Par ailleurs, la société MMA IARD devait au préalable justifier de l’information préalablement donnée à Mme X au sujet d’une clause de déchéance de garantie dans le contrat d’assurance, ou dans tout document contractuel ultérieurement porté à sa connaissance.
Mme X conteste en effet ce point au soutien de son appel, en faisant valoir qu’une déchéance pour fausse déclaration de sinistre doit – pour être opposée à l’assuré
- trouver son fondement dans les dispositions contractuelles portées à la connaissance de l’assuré et elle objecte qu’en l’espèce, la société MMA IARD ne justifie pas d’une pièce contractuelle contenant la clause de déchéance de garantie portée à sa connaissance.
A cet égard, la cour observe qu’en effet, l’assureur intimé ne produit aucune pièce lui permettant de s’assurer que l’assurée aurait été informée de l’existence d’une clause de déchéance de garantie susceptible de lui être opposée en cas de déclaration frauduleuse quant à la nature, la consistance ou l’importance du préjudice subi suite à un sinistre.
En effet, la société MMA IARD verse seulement aux débats un extrait des conditions générales du contrat d’assurance relatif au vol faisant référence, en cas d’omission ou de déclaration non conforme à la réalité, à l’application des dispositions du code des assurances relatives à la nullité du contrat ou la réduction proportionnelle d’indemnité, à savoir les articles L.113-8 et L.113-9, mais ces prescription n’ont nullement trait à la déchéance de garantie après sinistre.

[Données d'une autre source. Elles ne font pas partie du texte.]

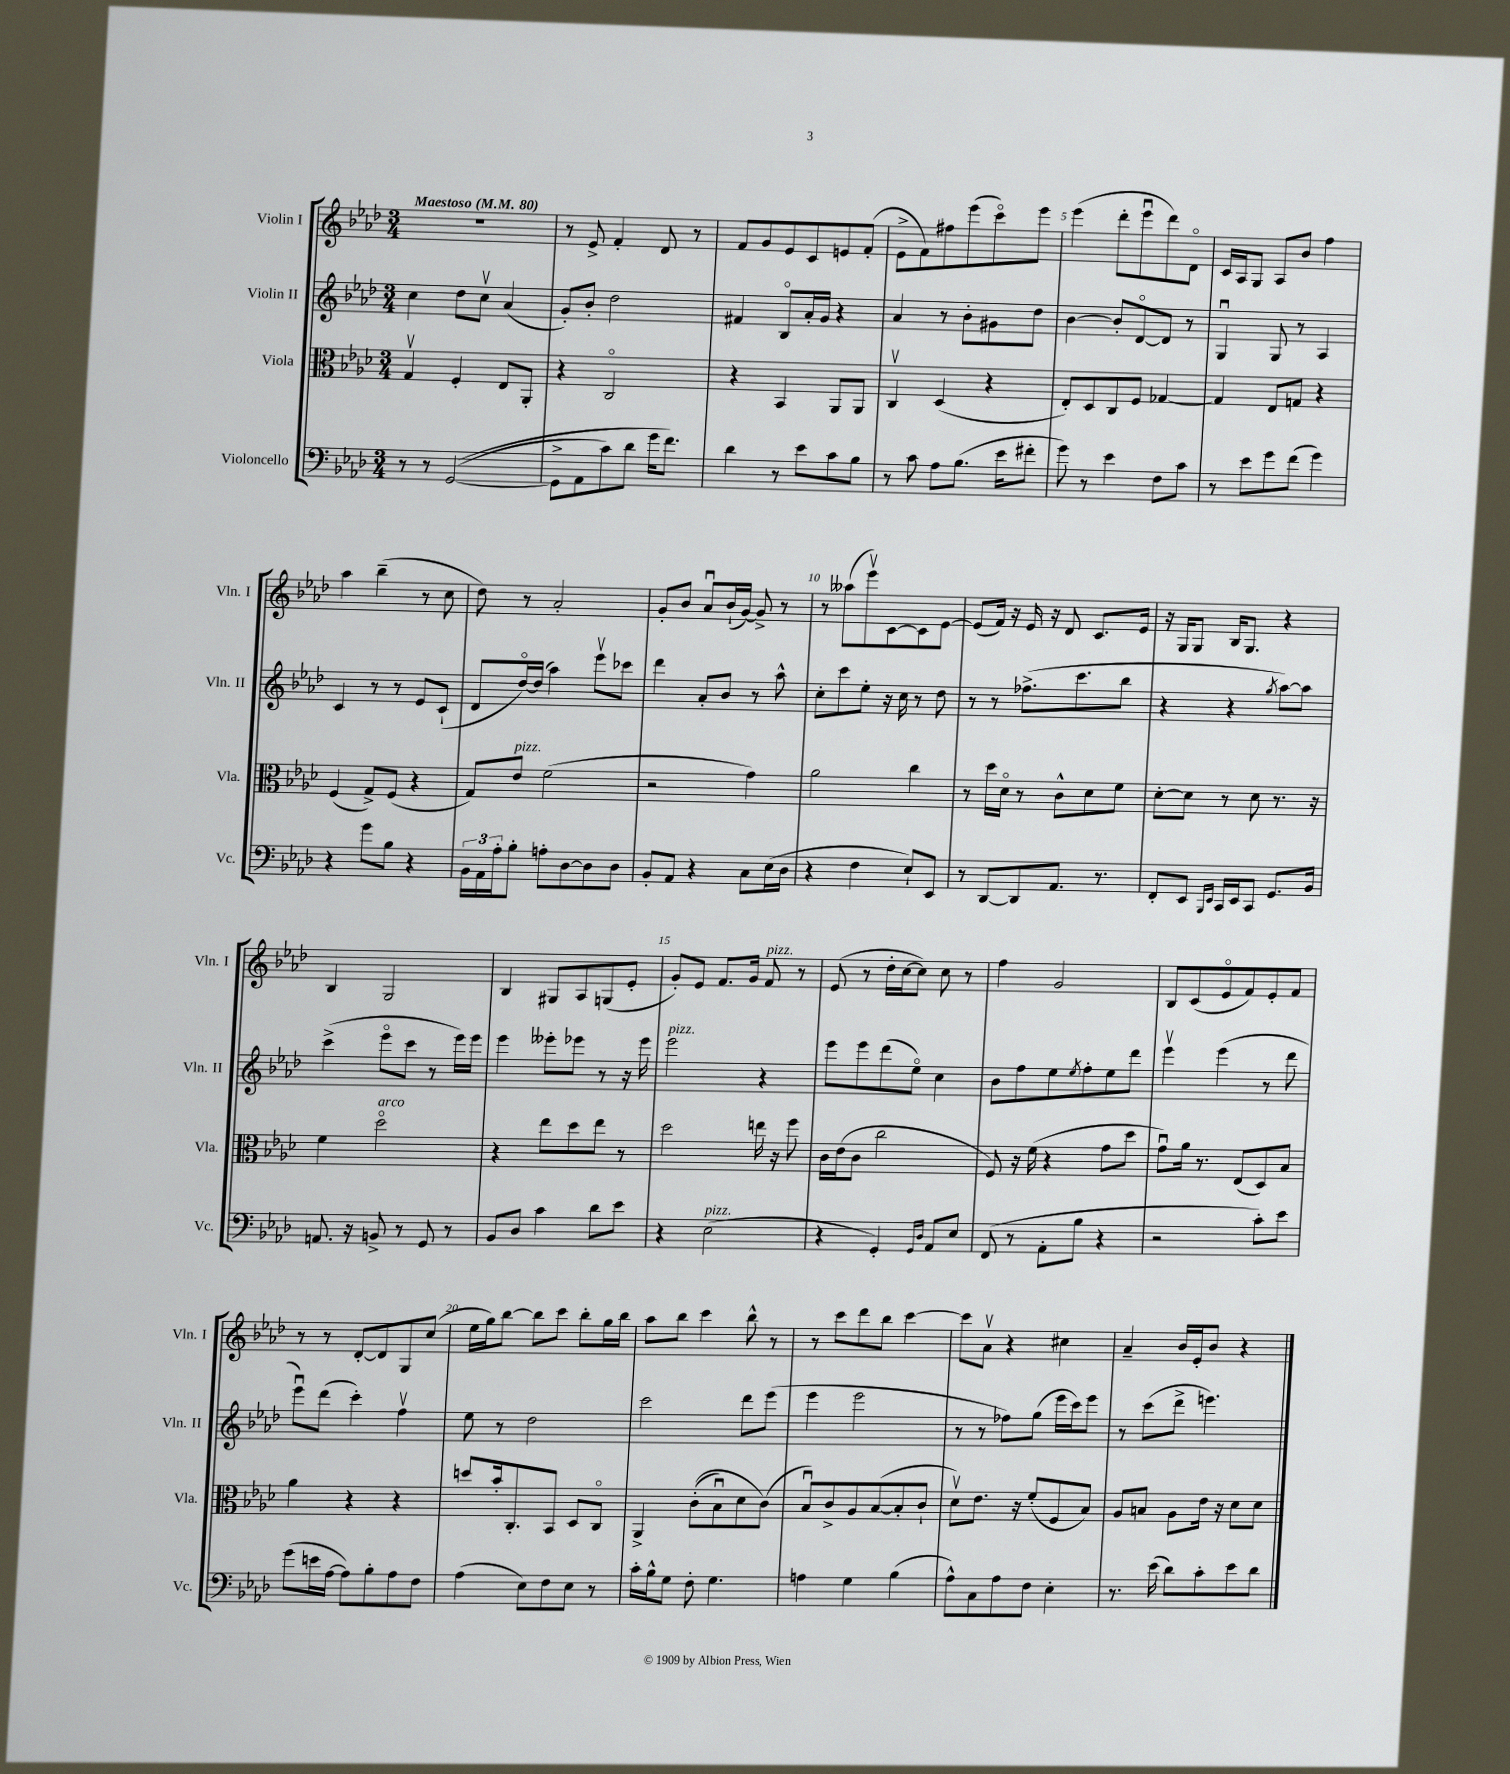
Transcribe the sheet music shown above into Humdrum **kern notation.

**kern	**kern	**kern	**kern
*part4	*part3	*part2	*part1
*staff4	*staff3	*staff2	*staff1
*I"Violoncello	*I"Viola	*I"Violin II	*I"Violin I
*I'Vc.	*I'Vla.	*I'Vln. II	*I'Vln. I
*clefF4	*clefC3	*clefG2	*clefG2
*k[b-e-a-d-]	*k[b-e-a-d-]	*k[b-e-a-d-]	*k[b-e-a-d-]
*M3/4	*M3/4	*M3/4	*M3/4
*MM80	*MM80	*MM80	*MM80
=1	=1	=1	=1
!	!	!	!LO:TX:a:B:t=Maestoso
8r	4Gv/	4cc\	2.r
8r	.	.	.
(([2GG/	4F'/	8dd-\L	.
.	.	8ccv\J	.
.	8E-/L	(4a-/	.
.	8AA-'/J	.	.
=2	=2	=2	=2
8GG^\L]	4r	8g'/L)	8r
8AA-\	.	8b-'/J	8e-^/
8c\)	2C/	2dd-\	4f'/
8d-\J	.	.	.
16g\KL	.	.	8d-/
8.f\J)	.	.	.
.	.	.	8r
=3	=3	=3	=3
4d-\	4r	4f#X/	8f/L
.	.	.	8g/
8r	4BB-/	8B-/L	8e-/
8e-\L	.	16a-'/L	8c/
.	.	16g/JJ	.
8c\	8AA-/L	4r	8en/
8B-\J	8AA-/J	.	(8f'/J
=4	=4	=4	=4
8r	4Cv/	4a-/	8e-^\L
8c\	.	.	8f\)
8A-\L	(4D-/	8r	8ff#X\
(8.B-\J	.	8b-'\L	(8eee-\
.	4r	8g#X\	8ccc\)
16e-\KL	.	.	.
8f#X'\J	.	8dd-\J	8eee-\J
=5	=5	=5	=5
8g\)	8E-'/L)	[4b-\	(4eee-\
8r	8D-/	.	.
4e-\	8C/	8b-'/L]	8ddd-'\L
.	8F/J	[8d-/	8eee-u\
8F\L	[4G-X/	8d-/J]	8ddd-\)
8c\J	.	8r	8d-\J
=6	=6	=6	=6
8r	4G-/]	4Gu/	16c/LL
.	.	.	16A-/J
8e-\L	.	.	8G/J
8g\	8E-/L	8G/	8A-/L
(8f\J	8Gn/J	8r	8b-/J
4g\)	4r	4A-/	4ff\
!!LO:LB:g=z
=7	=7	=7	=7
4r	(4F/	4c/	4aa-\
8g\L	8G^/L)	8r	(4bb-~\
8B-\J	(8F/J	8r	.
4r	4r	8e-/L	8r
.	.	(8c`/J	8cc\
=8	=8	=8	=8
24BB-\LL	8G/L)	8d-/L	8dd-\)
24AA-\	.	.	.
24A-'\J	.	.	.
!	!LO:TX:a:i:t=pizz.	!	!
8B-'\J	8e-/J	[16dd-/L)	8r
.	.	(16dd-/JJ]	.
8An'\L	(2f\	4aa-\)	2a-'/
[8D-\	.	.	.
8D-\]	.	8eee-v\L	.
8D-\J	.	8ccc-X\J	.
=9	=9	=9	=9
8BB-'/L	2r	4ddd-\	8g'/L
8AA-/J	.	.	8b-/J
4r	.	8a-'/L	8a-u/L
.	.	8b-/J	(16b-`/L
.	.	.	[16g/JJ)
8C\L	4g\)	8r	8g^/]
(16E-\L	.	8aa-^^\	8r
16D-\JJ	.	.	.
=10	=10	=10	=10
4r	2a-\	8cc'\L	8r
.	.	8ccc\	(8aa--X\L
4F\	.	8ee-'\J	8eee-v\)
.	.	16r	[8c\
.	.	16cc\	.
8E-`/L)	4cc\	8r	8c\]
8EE-/J	.	8dd-\	[8e-\J
=11	=11	=11	=11
8r	8r	8r	(8e-/L]
[8DD-/L	16dd-\LL	8r	16f/Jk)
.	16d-\JJ	.	16r
8DD-/]	8r	(8.ff-X^\L	16e-/
.	.	.	16r
8.AA-/J	8c^^\L	.	8d-/
.	.	8.ccc\	.
.	8d-\	.	8.c/L
8.r	.	.	.
.	8f\J	8bb-\J	.
.	.	.	16e-/Jk
=12	=12	=12	=12
8FF'/L	[8d-'\L	4r	16r
.	.	.	16G/KL
8EE-/J	8d-\J]	.	8G/J
16qqBBB-/LL	.	.	.
16qqEE-/JJ	.	.	.
16CC/LL	8r	4r	16B-/KL
16EE-/J	.	.	8.G/J
8CC/J	8d-\	.	.
.	.	8qgg/	.
8.GG/L	8.r	[8aa-\L)	4r
.	.	8aa-\J]	.
16BB-/Jk	16r	.	.
!!LO:LB:g=z
=13	=13	=13	=13
8.AAn/	4f\	(4ccc^\	4B-/
16r	.	.	.
!	!LO:TX:a:i:t=arco	!	!
8BBn^/	2dd-\	8eee-\L	2G/
8r	.	8ccc\J	.
8GG/	.	8r	.
8r	.	16eee-\LL)	.
.	.	16eee-\JJ	.
=14	=14	=14	=14
8BB-/L	4r	4eee-\	4B-/
8D-/J	.	.	.
4c\	8ee-\L	8eee--X'\L	8G#X/L
.	8dd-\	8eee-X\J	8A-/
8d-\L	8ee-\J	8r	(8Gn/
8e-\J	8r	16r	8e-'/J
.	.	16eee-\	.
=15	=15	=15	=15
!	!	!LO:TX:a:i:t=pizz.	!
4r	2dd-\	2eee-\	8g'/L)
.	.	.	8e-/J
!LO:TX:a:i:t=pizz.	!	!	!
(2E-\	.	.	8.f/L
.	.	.	16g/Jk
!	!	!	!LO:TX:a:i:t=pizz.
.	16een\	4r	8f/
.	16r	.	.
.	8ff\	.	8r
=16	=16	=16	=16
4r	16c\LL	8eee-\L	(8e-/
.	(16e-\J	.	.
.	8c\J	8eee-\	8r
4GG'/)	2cc\	(8ddd-\	16dd-'\LL
.	.	.	[16cc\J
.	.	8ee-\J)	8cc\J])
16qqGG/LL	.	.	.
16qqD-/JJ	.	.	.
8AA-/L	.	4cc\	8cc\
8E-/J	.	.	8r
=17	=17	=17	=17
(8FF/	8F/)	8b-\L	4ff\
8r	16r	8ff\	.
.	(16f\	.	.
8AA-'\L	4r	8ee-\	2g/
.	.	8qee-/	.
8B-\J	.	8ff'\	.
4r	8g\L	8ee-\	.
.	8dd-\J	8ddd-\J	.
=18	=18	=18	=18
2r	8gu\L)	4eee-v\	8B-/L
.	16a-\Jk	.	(8c/
.	8.r	.	.
.	.	(4eee-\	8e-/
.	(8E-/L	.	8f/)
8c'\L)	8D-/)	8r	8e-'/
8e-\J	8B-/J	8ddd-\	8f/J
!!LO:LB:g=z
=19	=19	=19	=19
(8g\L	4a-\	8eee-u\L)	8r
16en\L	.	(8ddd-\J	8r
[16A-\JJ	.	.	.
8A-\L])	4r	4ccc'\)	[8d-'/L
8B-'\	.	.	8d-/]
8A-\	4r	4ffv\	8G/
8F\J	.	.	(8cc/J
=20	=20	=20	=20
(4A-\	8ddn/L	8ee-\	16ee-\LL
.	.	.	16gg\J)
.	16b-'/k	8r	[8bb-\J
.	8.C'/	.	.
8E-\L)	.	2dd-\	8bb-\L]
8F\	8BB-/J	.	8ccc\J
8E-\J	8D-/L	.	8bb-'\L
8r	8C/J	.	16gg\L
.	.	.	16bb-\JJ
=21	=21	=21	=21
16c'\LL	4AA-^/	2ccc\	8aa-\L
16B-^^\J	.	.	.
8G\J	.	.	8bb-\J
8F'\	((8c'\L	.	4ccc\
4.G\	8B-u\)	.	.
.	8d-\	8ddd-\L	8bb-^^\
.	(8c\J)	(8eee-\J	8r
=22	=22	=22	=22
4An\	8B-u/L)	4eee-\	8r
.	8c^/	.	8ccc\L
4G\	8A-/	2eee-\	8ddd-\
.	([8B-/	.	8bb-\J
(4B-\	8B-'/]	.	[4ccc\
.	8c`/J	.	.
=23	=23	=23	=23
8A-^^\L)	8d-v\L)	8r	8ccc\L]
8C\	8.e-\J	8r	8a-v\J
8A-\	.	8ff-X\L)	4r
.	16r	.	.
8F\J	(8f'/L	(8gg\J	.
4E-'\	8F/	16eee-\LL	4cc#X\
.	.	16ccc\J)	.
.	8B-/J)	8eee-\J	.
=24	=24	=24	=24
8.r	8A-/L	8r	4a-~/
.	8Bn/J	(8ccc\L	.
(16e-\	.	.	.
8d-\L)	8A-\L	8ddd-^\J	16b-/LL
.	.	.	16e-'/J
8c'\	16e-\Jk	4.eeen\)	8b-/J
.	16r	.	.
8e-\	8d-\L	.	4r
8d-\J	8d-\J	.	.
==	==	==	==
*-	*-	*-	*-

En l’état, la cour infirmera le jugement entrepris, rejettera les prétentions de la société MMA IARD relatives à l’existence d’une fraude pouvant entraîner la déchéance de garantie et, par voie de conséquence, accueillera la demande d’indemnisation présentée
par Mme X.
En revanche, l’assurée se contentant d’invoquer un préjudice moral consécutif à la résistance abusive de l’assureur – dont les prétentions ont cependant été accueillies en première instance -, la cour rejettera la demande indemnitaire présentée par l’assurée.
PAR CES MOTIFS
Statuant par arrêt contradictoire, mis à la disposition des parties au greffe
Infirme le jugement rendu le 28 février 2019 par le tribunal de grande instance de Carcassonne dont appel, sauf en ce qu’il a rejeté la demande de dommages et intérêts pour résistance abusive présentée par Mme X ;
Statuant à nouveau des chefs infirmés, et y ajoutant,
Déboute la société MMA IARD de ses prétentions au titre de la déchéance de garantie ;
La condamne à payer à Mme X la somme globale de 12.754,20 € au titre de la valeur du véhicule volé telle qu’estimée par l’expert MMA (4.920 €) et de celle de la marchandise à l’intérieur du véhicule (8.224,20 €) sous déduction de la franchise à hauteur de 390€;
Condamne également la partie intimée à payer une indemnité de 2.500€ par application des dispositions de l’article 700, alinéa 1er, 2°, du code de procédure civile, Mme X étant bénéficiaire de l’aide juridictionnelle totale,
Condamne enfin la société MMA IARD aux entiers dépens d’appel et de première instance.